- WHAT IS REQUIRED:
Apart from the pictures, return every line of the listing exactly.

- DATASET EXTRACT:
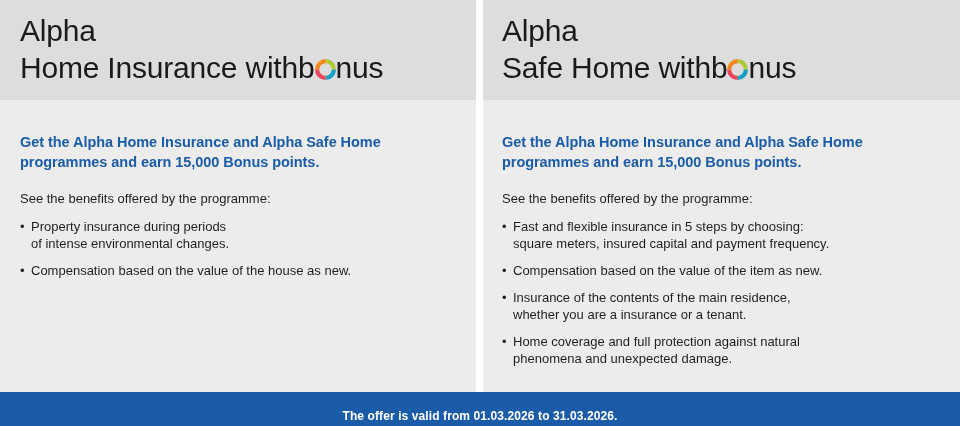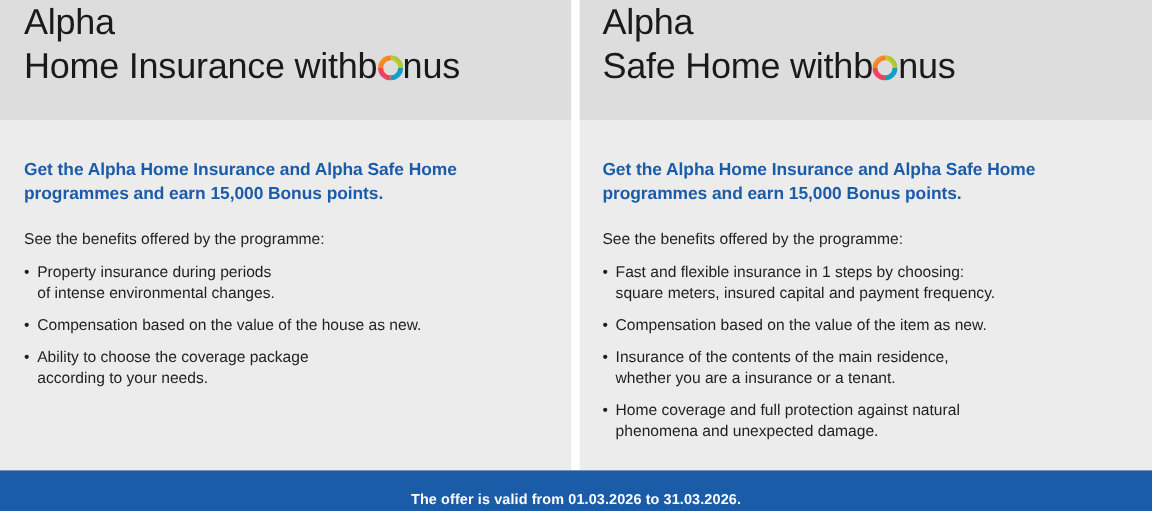--- a/index.html
+++ b/index.html
@@ -55,6 +55,7 @@
     height: 128px;
     box-sizing: border-box;
     padding-left: 20px;
+    padding-top: 12px;
   }
   .panel-right .panel-head { padding-left: 19px; }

- FINAL ANSWER:
--- a/index.html
+++ b/index.html
@@ -55,6 +55,7 @@
     height: 128px;
     box-sizing: border-box;
     padding-left: 20px;
+    padding-top: 12px;
   }
   .panel-right .panel-head { padding-left: 19px; }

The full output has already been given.